■ **Data excerpts**:

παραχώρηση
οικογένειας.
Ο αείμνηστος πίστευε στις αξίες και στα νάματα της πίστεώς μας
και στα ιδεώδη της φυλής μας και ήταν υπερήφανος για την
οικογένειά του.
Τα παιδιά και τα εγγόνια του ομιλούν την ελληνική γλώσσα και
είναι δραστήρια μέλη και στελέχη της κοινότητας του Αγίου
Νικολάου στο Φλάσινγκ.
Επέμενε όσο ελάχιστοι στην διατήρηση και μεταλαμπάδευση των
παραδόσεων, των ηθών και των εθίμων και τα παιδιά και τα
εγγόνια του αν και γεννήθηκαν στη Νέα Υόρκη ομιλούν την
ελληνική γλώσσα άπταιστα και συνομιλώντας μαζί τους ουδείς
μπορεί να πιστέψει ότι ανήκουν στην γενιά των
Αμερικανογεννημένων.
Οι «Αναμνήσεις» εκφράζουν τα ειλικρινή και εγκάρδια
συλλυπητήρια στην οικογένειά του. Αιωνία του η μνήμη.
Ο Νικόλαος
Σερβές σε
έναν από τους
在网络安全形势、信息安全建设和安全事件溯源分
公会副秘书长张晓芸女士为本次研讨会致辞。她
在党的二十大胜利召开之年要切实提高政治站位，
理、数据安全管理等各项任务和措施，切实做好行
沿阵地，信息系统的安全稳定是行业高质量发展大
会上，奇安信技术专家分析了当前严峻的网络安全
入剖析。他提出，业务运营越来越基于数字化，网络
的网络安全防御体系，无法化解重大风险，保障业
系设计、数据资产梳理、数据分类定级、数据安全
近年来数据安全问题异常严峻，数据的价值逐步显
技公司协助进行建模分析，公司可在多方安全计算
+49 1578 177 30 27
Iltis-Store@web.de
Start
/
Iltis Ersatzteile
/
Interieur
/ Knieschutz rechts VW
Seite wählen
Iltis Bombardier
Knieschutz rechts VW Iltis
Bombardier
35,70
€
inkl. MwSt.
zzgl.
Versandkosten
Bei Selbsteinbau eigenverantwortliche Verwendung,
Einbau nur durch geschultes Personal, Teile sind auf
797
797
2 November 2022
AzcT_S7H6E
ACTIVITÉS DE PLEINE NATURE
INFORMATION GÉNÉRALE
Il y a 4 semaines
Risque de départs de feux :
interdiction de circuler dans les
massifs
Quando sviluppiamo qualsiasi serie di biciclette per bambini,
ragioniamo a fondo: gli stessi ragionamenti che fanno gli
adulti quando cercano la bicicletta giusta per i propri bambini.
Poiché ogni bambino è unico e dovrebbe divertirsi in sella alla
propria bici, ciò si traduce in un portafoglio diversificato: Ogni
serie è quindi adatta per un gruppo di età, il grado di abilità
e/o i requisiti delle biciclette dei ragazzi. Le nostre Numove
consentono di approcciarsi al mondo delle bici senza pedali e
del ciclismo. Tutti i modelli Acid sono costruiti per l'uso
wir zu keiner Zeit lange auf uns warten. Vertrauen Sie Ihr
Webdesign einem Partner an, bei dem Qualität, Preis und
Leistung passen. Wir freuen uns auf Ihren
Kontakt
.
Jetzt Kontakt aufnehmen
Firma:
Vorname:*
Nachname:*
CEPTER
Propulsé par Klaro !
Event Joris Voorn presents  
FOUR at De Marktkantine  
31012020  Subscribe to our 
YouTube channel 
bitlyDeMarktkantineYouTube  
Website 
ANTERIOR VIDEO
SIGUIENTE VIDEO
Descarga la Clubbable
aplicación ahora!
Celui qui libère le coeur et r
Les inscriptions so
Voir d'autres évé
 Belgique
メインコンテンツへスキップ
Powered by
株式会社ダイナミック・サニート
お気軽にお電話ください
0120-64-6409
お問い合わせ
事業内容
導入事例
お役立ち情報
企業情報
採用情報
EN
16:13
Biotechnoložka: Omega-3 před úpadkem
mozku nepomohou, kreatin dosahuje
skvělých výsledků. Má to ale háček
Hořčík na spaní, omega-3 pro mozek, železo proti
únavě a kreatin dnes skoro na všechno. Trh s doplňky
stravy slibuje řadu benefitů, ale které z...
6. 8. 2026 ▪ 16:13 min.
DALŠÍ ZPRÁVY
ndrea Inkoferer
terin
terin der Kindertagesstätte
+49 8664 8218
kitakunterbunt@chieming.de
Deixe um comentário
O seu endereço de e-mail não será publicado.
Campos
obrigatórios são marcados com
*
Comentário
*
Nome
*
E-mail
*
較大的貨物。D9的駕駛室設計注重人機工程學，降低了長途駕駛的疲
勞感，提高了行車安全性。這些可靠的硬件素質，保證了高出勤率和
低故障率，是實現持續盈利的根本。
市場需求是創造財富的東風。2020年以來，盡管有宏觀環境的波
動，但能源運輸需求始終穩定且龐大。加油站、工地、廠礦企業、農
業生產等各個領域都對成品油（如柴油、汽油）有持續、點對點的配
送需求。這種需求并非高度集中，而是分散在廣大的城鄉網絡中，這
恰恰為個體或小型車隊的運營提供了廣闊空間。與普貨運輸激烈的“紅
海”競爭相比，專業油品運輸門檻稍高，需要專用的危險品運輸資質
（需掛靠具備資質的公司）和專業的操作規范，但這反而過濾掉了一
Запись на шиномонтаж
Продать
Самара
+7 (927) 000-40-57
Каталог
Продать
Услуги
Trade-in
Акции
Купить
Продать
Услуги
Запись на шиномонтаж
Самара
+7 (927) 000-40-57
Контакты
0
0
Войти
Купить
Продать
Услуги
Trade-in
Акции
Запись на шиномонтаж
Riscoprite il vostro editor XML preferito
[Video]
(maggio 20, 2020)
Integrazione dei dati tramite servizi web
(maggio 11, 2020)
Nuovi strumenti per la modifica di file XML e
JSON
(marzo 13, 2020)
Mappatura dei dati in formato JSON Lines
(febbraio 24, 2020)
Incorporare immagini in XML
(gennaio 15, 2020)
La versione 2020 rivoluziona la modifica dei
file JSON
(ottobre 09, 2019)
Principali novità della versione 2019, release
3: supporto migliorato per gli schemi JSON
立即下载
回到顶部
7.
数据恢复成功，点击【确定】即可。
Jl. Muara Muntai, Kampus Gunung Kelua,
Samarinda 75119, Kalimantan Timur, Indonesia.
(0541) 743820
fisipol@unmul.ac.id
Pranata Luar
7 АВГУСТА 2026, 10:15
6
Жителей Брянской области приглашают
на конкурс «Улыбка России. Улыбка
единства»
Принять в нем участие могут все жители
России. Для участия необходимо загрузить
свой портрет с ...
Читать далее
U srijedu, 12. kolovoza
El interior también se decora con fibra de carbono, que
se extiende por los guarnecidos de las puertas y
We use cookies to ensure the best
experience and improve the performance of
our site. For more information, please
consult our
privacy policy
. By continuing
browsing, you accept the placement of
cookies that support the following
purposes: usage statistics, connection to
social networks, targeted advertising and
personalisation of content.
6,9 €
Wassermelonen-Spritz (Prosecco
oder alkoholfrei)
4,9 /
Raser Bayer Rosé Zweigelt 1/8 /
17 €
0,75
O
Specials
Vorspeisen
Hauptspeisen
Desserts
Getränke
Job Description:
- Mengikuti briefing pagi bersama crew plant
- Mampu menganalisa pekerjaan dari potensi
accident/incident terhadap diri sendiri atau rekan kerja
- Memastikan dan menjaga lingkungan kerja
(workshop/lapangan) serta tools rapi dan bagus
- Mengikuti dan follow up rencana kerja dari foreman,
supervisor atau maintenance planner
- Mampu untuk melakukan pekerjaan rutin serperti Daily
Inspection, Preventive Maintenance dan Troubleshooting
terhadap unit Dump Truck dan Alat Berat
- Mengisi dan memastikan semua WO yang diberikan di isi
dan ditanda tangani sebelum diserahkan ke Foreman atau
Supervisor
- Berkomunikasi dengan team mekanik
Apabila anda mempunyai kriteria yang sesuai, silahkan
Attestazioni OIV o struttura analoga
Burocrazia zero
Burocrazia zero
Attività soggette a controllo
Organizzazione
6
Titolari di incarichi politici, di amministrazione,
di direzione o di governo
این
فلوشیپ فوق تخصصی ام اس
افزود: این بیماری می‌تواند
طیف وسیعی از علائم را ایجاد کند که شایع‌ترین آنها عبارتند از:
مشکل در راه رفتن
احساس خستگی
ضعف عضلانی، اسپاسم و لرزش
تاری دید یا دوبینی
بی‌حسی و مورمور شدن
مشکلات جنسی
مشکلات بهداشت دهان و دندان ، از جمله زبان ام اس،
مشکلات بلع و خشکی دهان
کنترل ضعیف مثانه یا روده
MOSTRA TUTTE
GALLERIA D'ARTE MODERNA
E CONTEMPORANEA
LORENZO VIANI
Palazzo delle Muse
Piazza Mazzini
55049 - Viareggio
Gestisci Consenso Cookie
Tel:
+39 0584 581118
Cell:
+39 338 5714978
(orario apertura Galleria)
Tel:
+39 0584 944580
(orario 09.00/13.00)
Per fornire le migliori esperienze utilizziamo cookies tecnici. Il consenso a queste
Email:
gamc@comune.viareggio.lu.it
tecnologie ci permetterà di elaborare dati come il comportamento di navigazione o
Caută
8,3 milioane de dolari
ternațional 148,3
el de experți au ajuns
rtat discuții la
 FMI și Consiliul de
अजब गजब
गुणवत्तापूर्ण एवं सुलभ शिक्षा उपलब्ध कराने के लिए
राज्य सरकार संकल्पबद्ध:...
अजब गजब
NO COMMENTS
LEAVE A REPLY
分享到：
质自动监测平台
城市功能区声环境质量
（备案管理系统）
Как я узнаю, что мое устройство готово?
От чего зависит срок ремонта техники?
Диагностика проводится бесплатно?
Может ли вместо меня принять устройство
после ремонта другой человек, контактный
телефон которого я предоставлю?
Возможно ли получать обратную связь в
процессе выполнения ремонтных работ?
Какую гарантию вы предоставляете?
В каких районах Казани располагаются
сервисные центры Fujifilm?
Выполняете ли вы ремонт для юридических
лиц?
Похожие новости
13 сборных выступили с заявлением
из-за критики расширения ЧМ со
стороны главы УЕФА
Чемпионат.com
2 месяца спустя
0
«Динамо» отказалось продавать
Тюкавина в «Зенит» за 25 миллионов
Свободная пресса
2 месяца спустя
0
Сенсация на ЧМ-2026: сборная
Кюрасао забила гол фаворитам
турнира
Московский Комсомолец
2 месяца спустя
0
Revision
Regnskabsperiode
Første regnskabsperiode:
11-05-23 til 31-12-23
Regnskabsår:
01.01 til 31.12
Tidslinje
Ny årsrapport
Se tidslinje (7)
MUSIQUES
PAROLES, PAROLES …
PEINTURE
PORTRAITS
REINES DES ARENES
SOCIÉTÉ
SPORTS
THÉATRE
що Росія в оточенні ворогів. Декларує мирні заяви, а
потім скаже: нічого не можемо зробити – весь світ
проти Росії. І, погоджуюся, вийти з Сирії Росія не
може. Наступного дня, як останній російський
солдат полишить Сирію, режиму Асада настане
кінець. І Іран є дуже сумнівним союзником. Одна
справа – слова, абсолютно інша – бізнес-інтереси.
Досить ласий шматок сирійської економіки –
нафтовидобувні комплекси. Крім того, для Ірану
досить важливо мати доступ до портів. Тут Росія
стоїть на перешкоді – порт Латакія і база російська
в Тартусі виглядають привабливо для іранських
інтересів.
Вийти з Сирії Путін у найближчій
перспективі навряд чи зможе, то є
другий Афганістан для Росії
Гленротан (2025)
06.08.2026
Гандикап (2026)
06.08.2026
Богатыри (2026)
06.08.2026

■ **Directions for this task**:
In which lines of the material above does the string "file" occur? Copy them all.

■ **Reply**:
Nuovi strumenti per la modifica di file XML e
file JSON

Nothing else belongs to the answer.